Department of Biomedical Engineering, McKelvey School of Engineering, Washington University in St. Louis, St. Louis, MO, United States of America.
Olin School of Business, Washington University in St. Louis, St. Louis, MO, United States of America.
PLoS One. 2020 Dec 22;15(12):e0244174. doi: 10.1371/journal.pone.0244174. eCollection 2020.
With the COVID-19 pandemic infecting millions of people, large-scale isolation policies have been enacted across the globe. To assess the impact of isolation measures on deaths, hospitalizations, and economic output, we create a mathematical model to simulate the spread of COVID-19, incorporating effects of restrictive measures and segmenting the population based on health risk and economic vulnerability. Policymakers make isolation policy decisions based on current levels of disease spread and economic damage. For 76 weeks in a population of 330 million, we simulate a baseline scenario leaving strong isolation restrictions in place, rapidly reducing isolation restrictions for non-seniors shortly after outbreak containment, and gradually relaxing isolation restrictions for non-seniors. We use 76 weeks as an approximation of the time at which a vaccine will be available. In the baseline scenario, there are 235,724 deaths and the economy shrinks by 34.0%. With a rapid relaxation, a second outbreak takes place, with 525,558 deaths, and the economy shrinks by 32.3%. With a gradual relaxation, there are 262,917 deaths, and the economy shrinks by 29.8%. We also show that hospitalizations, deaths, and economic output are quite sensitive to disease spread by asymptomatic people. Strict restrictions on seniors with very gradual lifting of isolation for non-seniors results in a limited number of deaths and lesser economic damage. Therefore, we recommend this strategy and measures that reduce non-isolated disease spread to control the pandemic while making isolation economically viable.

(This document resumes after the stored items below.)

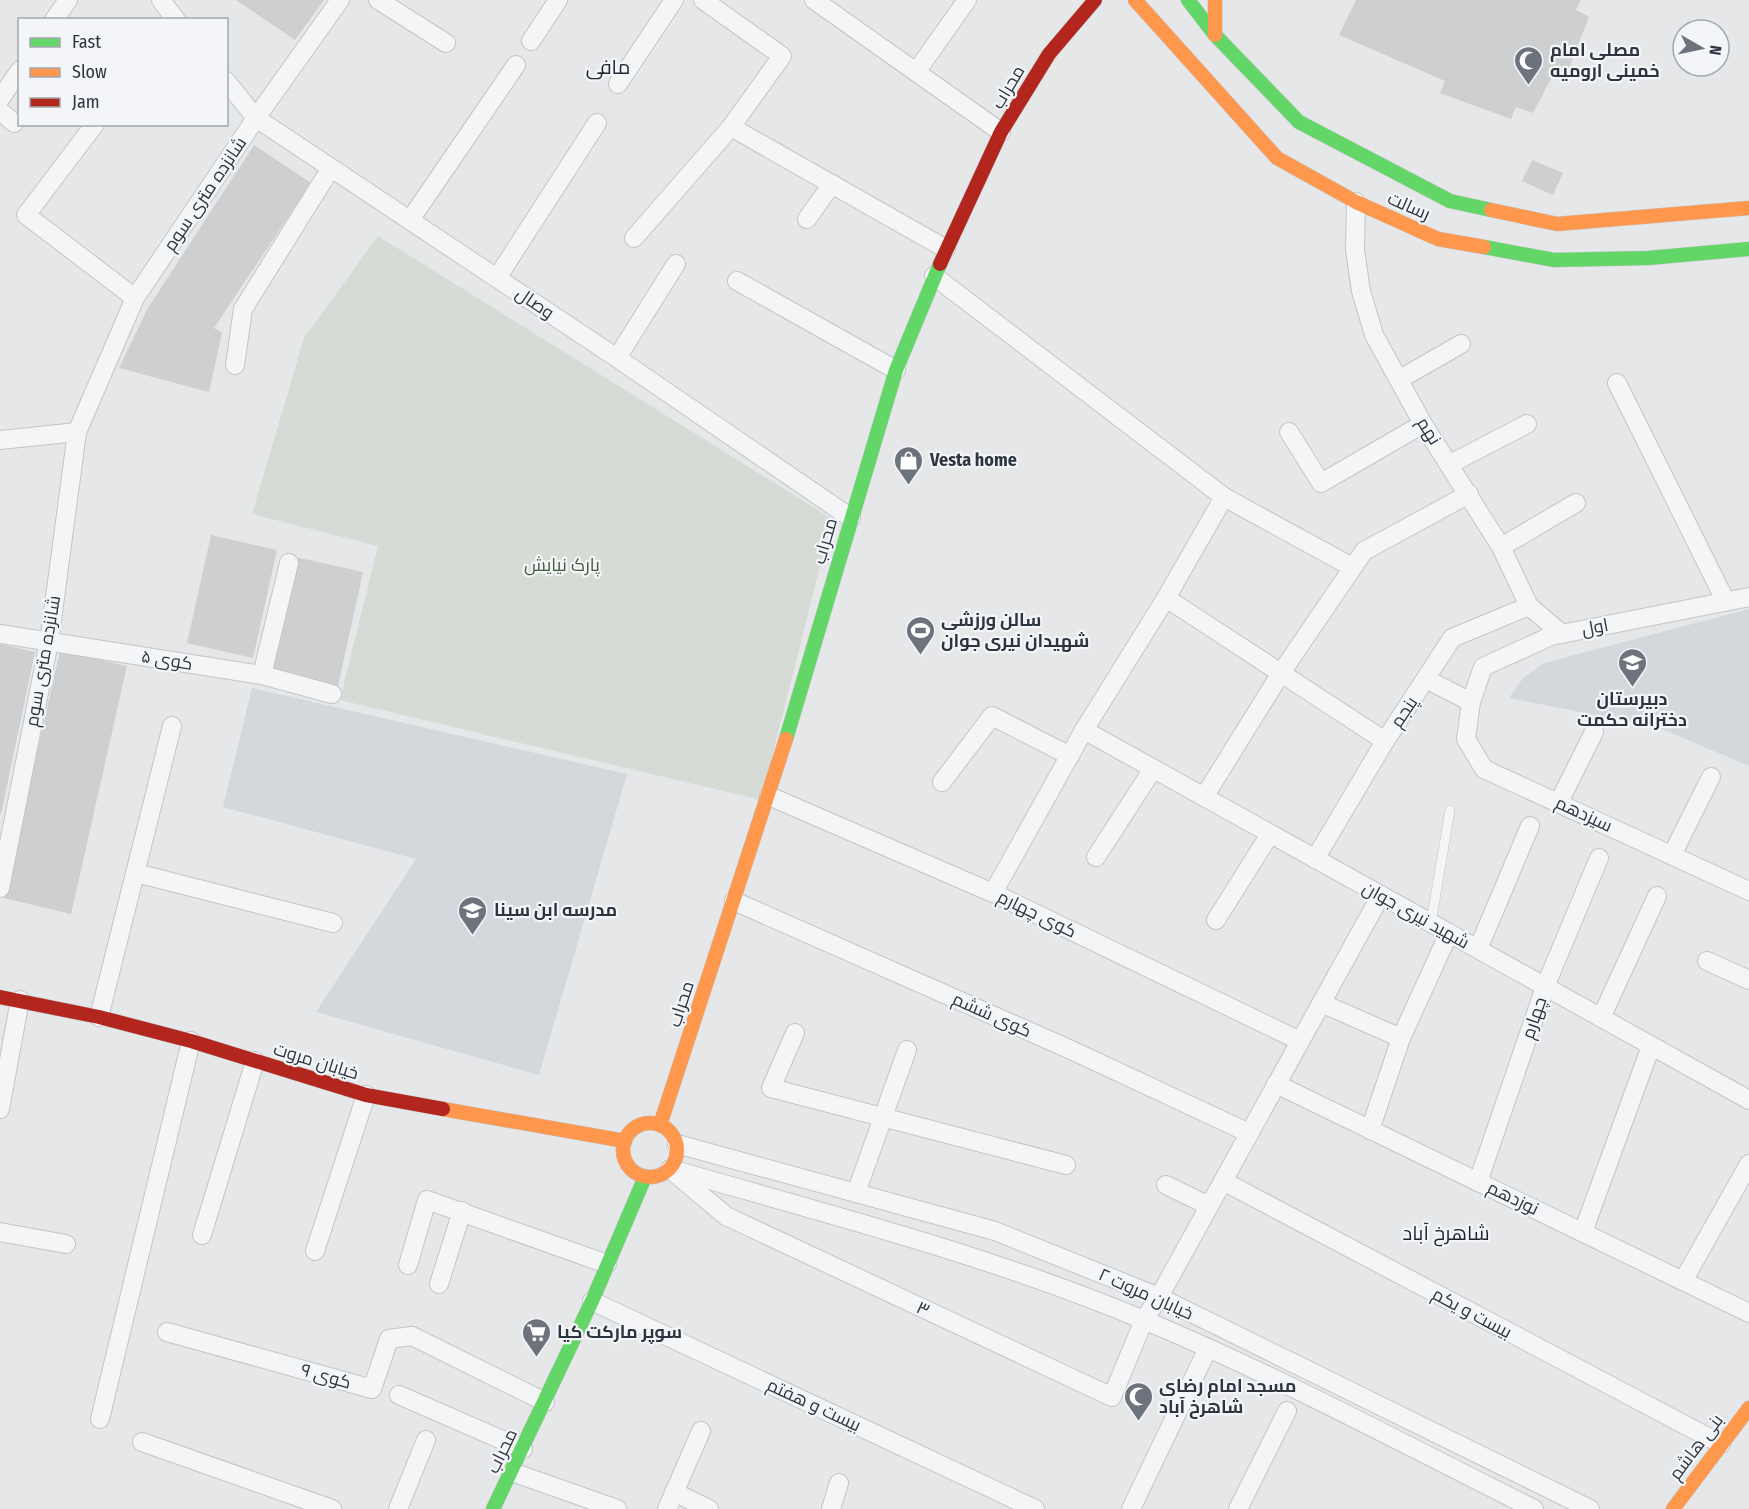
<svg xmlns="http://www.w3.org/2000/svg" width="1749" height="1509" viewBox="0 0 1749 1509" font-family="'Fira Sans Condensed',Cairo,sans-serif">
  <rect width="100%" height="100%" fill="#e5e7e9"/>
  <g fill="#d4d7dc">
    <path d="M1749,609V766L1657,727L1509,698L1523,678L1544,663Z"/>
    <path d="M252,688L627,774L539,1075L316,1012L416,859L223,807Z"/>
  </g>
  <path fill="#d6dcd5" d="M378,236L832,519L761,800L340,700L378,546L252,514L304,338Z"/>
  <g fill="#cdcfd1">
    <path d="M236,0H324L295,40Z"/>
    <path d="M1356,0H1581L1576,10L1589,17L1566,76L1554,73L1533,113L1516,107L1511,119L1440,93L1445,81L1339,35Z"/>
    <path d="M254,145L311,183L214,328L222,333L209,392L119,368L148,308Z"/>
    <path d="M1532,160L1563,173L1553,195L1522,181Z"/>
    <path d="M211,535L277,550L253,658L187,643Z"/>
    <path d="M295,557L363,572L338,686L269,670Z"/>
    <path d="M0,644L35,652L1,814H0Z"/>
    <path d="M60,651L127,666L71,914L4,898Z"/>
  </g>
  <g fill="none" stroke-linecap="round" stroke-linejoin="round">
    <defs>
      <path id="lane" d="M1431,923L1450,810"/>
      <g id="street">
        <path d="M161,0L176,20"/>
        <path d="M378,0L446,43"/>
        <path d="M814,0L1001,132"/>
        <path d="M54,20L68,0"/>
        <path d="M531,41L558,0"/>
        <path d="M916,72L967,0"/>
        <path d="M226,81L256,118L617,358L851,518"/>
        <path d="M618,84L674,0"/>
        <path d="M0,99L20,70"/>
        <path d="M0,111L14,123"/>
        <path d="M95,124L26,215L135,298"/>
        <path d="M731,127L946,249"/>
        <path d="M1356,202L1355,250L1361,291L1374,335L1423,424L1501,547L1529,606L1562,634"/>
        <path d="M807,219L832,184"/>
        <path d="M410,220L516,65"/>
        <path d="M634,238L731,127L782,56L703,0"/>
        <path d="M934,276L1224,497L1166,598L1084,730L993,893"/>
        <path d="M497,278L597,123"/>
        <path d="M737,281L896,370"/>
        <path d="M617,358L676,264"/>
        <path d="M235,365L243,309L331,168"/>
        <path d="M1400,379L1461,344"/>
        <path d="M1617,383L1726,602"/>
        <path d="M1289,432L1321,483L1423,424"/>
        <path d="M0,440L77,432"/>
        <path d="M1450,464L1527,424"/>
        <path d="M1224,497L1352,567"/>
        <path d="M1501,547L1576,503"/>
        <path d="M1749,597L1551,636L1483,667L1471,702L1466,739L1484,769L1749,891"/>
        <path d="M1166,598L1385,741"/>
        <path d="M0,634L262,675L332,694"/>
        <path d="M262,675L289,563"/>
        <path d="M1426,679L1471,702"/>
        <path d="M1084,730L1749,1100"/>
        <path d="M942,782L992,716L1070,756"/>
        <path d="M769,796L993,893L1300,1041"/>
        <path d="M1204,797L1281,673L1364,551L1469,494"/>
        <path d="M1559,802L1594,732"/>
        <path d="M1672,855L1711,777"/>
        <path d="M1096,857L1153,769"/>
        <path d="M1315,859L1385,741L1452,638L1529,606"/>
        <path d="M136,873L333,923"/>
        <path d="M0,888L49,642L77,432L135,298L256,118L340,0"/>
        <path d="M734,901L1069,1049L1249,1133"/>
        <path d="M1216,920L1270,834"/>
        <path d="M1478,949L1530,826"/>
        <path d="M1707,961L1749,980"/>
        <path d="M1321,1003L1401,1038"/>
        <path d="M99,1017L172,726"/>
        <path d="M1601,1018L1657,896"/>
        <path d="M795,1033L771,1088L1066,1165"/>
        <path d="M1276,1084L1749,1313"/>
        <path d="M0,1109L20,1000"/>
        <path d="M1370,1130L1401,1038L1449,933"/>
        <path d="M677,1144L995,1231L1159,1297L1590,1509"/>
        <path d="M670,1169L726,1216L1112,1397L1144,1320L1159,1297L1381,895"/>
        <path d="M678,1171C835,1216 994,1257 1146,1321C1278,1376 1405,1445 1534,1509"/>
        <path d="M1223,1181L1721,1444"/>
        <path d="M1478,1182L1545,987L1599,858"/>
        <path d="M1166,1185L1209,1206"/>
        <path d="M856,1193L907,1050"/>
        <path d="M0,1232L66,1244"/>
        <path d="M1583,1232L1651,1046"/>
        <path d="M202,1235L255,1061"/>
        <path d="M315,1251L366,1095"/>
        <path d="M408,1265L427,1200L607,1264"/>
        <path d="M1683,1281L1749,1164"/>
        <path d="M439,1284L462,1211"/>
        <path d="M592,1301L1035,1509"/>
        <path d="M167,1332L372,1389L389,1339L412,1336L545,1402"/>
        <path d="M399,1395L523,1449"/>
        <path d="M100,1419L191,1041"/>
        <path d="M142,1442L332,1509"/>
        <path d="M512,1472L617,1509"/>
        <path d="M674,1492L709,1509"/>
        <path d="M398,1509L426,1440"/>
        <path d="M667,1509L701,1431"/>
        <path d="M831,1509L839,1483"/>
        <path d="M1131,1509L1208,1348"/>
        <path d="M1238,1509L1287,1411"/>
      </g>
      <g id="fast">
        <path d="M1188,0L1215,35L1299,122L1450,201L1491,210"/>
        <path d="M1484,247L1554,260L1648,258L1749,249"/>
        <path d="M786,739L896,370L940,264"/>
        <path d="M493,1509L592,1301L645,1177"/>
      </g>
      <g id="slow">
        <path d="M1135,0L1277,158L1356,202L1438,239L1484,247"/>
        <path d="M1215,0V35"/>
        <path d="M1491,210L1557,224L1749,208"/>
        <path d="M443,1109L625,1141"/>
        <circle cx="650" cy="1150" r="27"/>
        <path d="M660,1125L786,739"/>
        <path d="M1673,1509L1749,1408"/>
      </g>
      <g id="jam">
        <path d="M940,264L1001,132L1049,54L1095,0"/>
        <path d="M0,997L99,1017L191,1041L366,1095L443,1109"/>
      </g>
    </defs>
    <use href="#lane" stroke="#c3c5c7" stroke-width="10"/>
    <use href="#street" stroke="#c3c5c7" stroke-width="20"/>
    <use href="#fast" stroke="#c3c5c7" stroke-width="15"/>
    <use href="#slow" stroke="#c3c5c7" stroke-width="15"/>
    <use href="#jam" stroke="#c3c5c7" stroke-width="15"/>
    <use href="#lane" stroke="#f4f5f6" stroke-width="9"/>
    <use href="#street" stroke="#f4f5f6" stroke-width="18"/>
    <use href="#fast" stroke="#63d668" stroke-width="14"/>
    <use href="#slow" stroke="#ff974d" stroke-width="14"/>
    <use href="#jam" stroke="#b3261e" stroke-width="14"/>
  </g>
  <defs>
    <symbol id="mosque-pin" viewBox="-11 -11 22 30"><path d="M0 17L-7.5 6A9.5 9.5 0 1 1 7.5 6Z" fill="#6d737c" stroke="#f3f5f8"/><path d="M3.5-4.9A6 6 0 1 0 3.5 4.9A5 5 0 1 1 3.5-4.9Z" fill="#fff"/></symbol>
    <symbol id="shop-pin" viewBox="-11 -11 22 30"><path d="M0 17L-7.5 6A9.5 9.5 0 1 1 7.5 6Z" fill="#6d737c" stroke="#f3f5f8"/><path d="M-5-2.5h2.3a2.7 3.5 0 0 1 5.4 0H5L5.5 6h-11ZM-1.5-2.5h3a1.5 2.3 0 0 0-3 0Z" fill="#fff"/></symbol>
    <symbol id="stadium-pin" viewBox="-11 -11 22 30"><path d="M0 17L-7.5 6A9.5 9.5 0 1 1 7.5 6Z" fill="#6d737c" stroke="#f3f5f8"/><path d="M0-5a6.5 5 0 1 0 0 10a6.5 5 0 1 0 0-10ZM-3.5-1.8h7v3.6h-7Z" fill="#fff"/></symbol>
    <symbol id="school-pin" viewBox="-11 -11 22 30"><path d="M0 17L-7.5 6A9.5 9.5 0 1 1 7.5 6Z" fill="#6d737c" stroke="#f3f5f8"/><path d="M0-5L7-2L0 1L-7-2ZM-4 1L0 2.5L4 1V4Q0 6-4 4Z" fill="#fff"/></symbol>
    <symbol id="supermarket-pin" viewBox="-11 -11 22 30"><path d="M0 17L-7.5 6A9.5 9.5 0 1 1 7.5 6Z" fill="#6d737c" stroke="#f3f5f8"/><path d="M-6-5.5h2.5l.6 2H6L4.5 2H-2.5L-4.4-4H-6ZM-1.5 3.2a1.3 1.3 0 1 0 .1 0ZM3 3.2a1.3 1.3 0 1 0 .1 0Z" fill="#fff"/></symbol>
  </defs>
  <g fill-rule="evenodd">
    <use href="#mosque-pin" x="1512" y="44" width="33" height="45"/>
    <use href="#shop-pin" x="892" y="444" width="33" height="45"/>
    <use href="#stadium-pin" x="904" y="614" width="33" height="45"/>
    <use href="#school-pin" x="1616" y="646" width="33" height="45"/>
    <use href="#school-pin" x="456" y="894" width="33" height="45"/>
    <use href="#supermarket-pin" x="520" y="1316" width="33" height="45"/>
    <use href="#mosque-pin" x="1122" y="1380" width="33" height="45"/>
  </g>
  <g text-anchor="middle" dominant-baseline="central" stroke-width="4.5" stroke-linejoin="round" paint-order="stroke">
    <g font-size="18" font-weight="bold" fill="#2d3541" stroke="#f3f5f8" text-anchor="start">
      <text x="1550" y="50">مصلی امام<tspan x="1550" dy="21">خمینی ارومیه</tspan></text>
      <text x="930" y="460">Vesta home</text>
      <text x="941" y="620">سالن ورزشی<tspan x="941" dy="21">شهیدان نیری جوان</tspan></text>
      <text x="1632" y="699" text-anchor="middle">دبیرستان<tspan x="1632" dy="21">دخترانه حکمت</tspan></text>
      <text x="494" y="910">مدرسه ابن سینا</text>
      <text x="557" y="1332">سوپر مارکت کیا</text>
      <text x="1159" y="1386">مسجد امام رضای<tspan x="1159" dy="21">شاهرخ آباد</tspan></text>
    </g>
    <g font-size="18" fill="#2d3541" stroke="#f3f5f8">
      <text transform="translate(1008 87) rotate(-59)">محراب</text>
      <text transform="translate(205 194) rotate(-56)">شانزده متری سوم</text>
      <text transform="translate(1409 206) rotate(24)">رسالت</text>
      <text transform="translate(535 303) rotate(34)">وصال</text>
      <text transform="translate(1429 431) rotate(58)">نهم</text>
      <text transform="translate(825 541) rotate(-74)">محراب</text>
      <text transform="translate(1595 627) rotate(-11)">اول</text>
      <text transform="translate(167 660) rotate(9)">کوی ۵</text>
      <text transform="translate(43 661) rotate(-80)">شانزده متری سوم</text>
      <text transform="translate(1404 712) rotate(-56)">پنجم</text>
      <text transform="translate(1584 814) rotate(25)">سیزدهم</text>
      <text transform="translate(1037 914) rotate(26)">کوی چهارم</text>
      <text transform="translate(1416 915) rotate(29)">شهید نیری جوان</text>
      <text transform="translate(681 1004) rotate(-72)">محراب</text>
      <text transform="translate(992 1015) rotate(24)">کوی ششم</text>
      <text transform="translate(1534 1018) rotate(-71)">چهارم</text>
      <text transform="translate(316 1061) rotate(17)">خیابان مروت</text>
      <text transform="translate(1513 1198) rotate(26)">نوزدهم</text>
      <text transform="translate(1146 1294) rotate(24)">خیابان مروت ۲</text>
      <text transform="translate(923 1309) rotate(25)">۳</text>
      <text transform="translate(1472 1313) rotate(28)">بیست و یکم</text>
      <text transform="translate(326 1376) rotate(16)">کوی ۹</text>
      <text transform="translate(814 1405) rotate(25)">بیست و هفتم</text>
      <text transform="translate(1696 1447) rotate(-53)">بنی هاشم</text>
      <text transform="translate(502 1451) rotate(-64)">محراب</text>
    </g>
    <g font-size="18" fill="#435c3b" stroke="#f3f5f8">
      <text x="562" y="565">پارک نیایش</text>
    </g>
    <g font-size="20" fill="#1f2632" stroke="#f3f5f8">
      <text x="608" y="67">مافی</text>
      <text x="1446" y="1233">شاهرخ آباد</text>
    </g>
  </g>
  <rect x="18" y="18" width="210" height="108" fill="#f3f5f8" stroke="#a4a8af" stroke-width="1.5"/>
  <rect x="30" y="38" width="30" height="9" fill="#63d668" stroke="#a4a8af" stroke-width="1.5"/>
  <text x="72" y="48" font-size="18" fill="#2d3541">Fast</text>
  <rect x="30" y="68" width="30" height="9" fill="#ff974d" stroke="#a4a8af" stroke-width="1.5"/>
  <text x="72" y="78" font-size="18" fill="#2d3541">Slow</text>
  <rect x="30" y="98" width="30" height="9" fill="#b3261e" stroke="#a4a8af" stroke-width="1.5"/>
  <text x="72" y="108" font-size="18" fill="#2d3541">Jam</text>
  <g transform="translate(1701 48) rotate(99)"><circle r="28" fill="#f3f5f8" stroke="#a4a8af" stroke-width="1.5"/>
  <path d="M0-4.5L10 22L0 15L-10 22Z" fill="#6d737c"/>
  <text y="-9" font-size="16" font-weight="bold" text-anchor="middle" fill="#2d3541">N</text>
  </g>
</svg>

随着 COVID-19 疫情感染数百万人,全球范围内实施了大规模的隔离政策。为了评估隔离措施对死亡、住院和经济产出的影响,我们创建了一个数学模型来模拟 COVID-19 的传播,将限制措施的影响纳入其中,并根据健康风险和经济脆弱性对人口进行细分。政策制定者根据疾病传播和经济损害的当前水平做出隔离政策决策。在 3.3 亿人口中,我们模拟了 76 周的情景,即保持严格的隔离限制,在疫情得到控制后不久,迅速减少对非老年人的隔离限制,然后逐渐放宽对非老年人的隔离限制。我们使用 76 周作为疫苗可用时间的近似值。在基线情景下,有 235724 人死亡,经济收缩 34.0%。如果迅速放松隔离限制,会出现第二次疫情,有 525558 人死亡,经济收缩 32.3%。如果逐渐放松隔离限制,会有 262917 人死亡,经济收缩 29.8%。我们还表明,住院、死亡和经济产出对无症状人群传播的疾病非常敏感。对老年人实施严格限制,并非常缓慢地放宽对非老年人的隔离限制,可将死亡人数和经济损失限制在较小范围内。因此,我们建议采取这种策略和减少非隔离传播的措施来控制大流行,同时使隔离在经济上可行。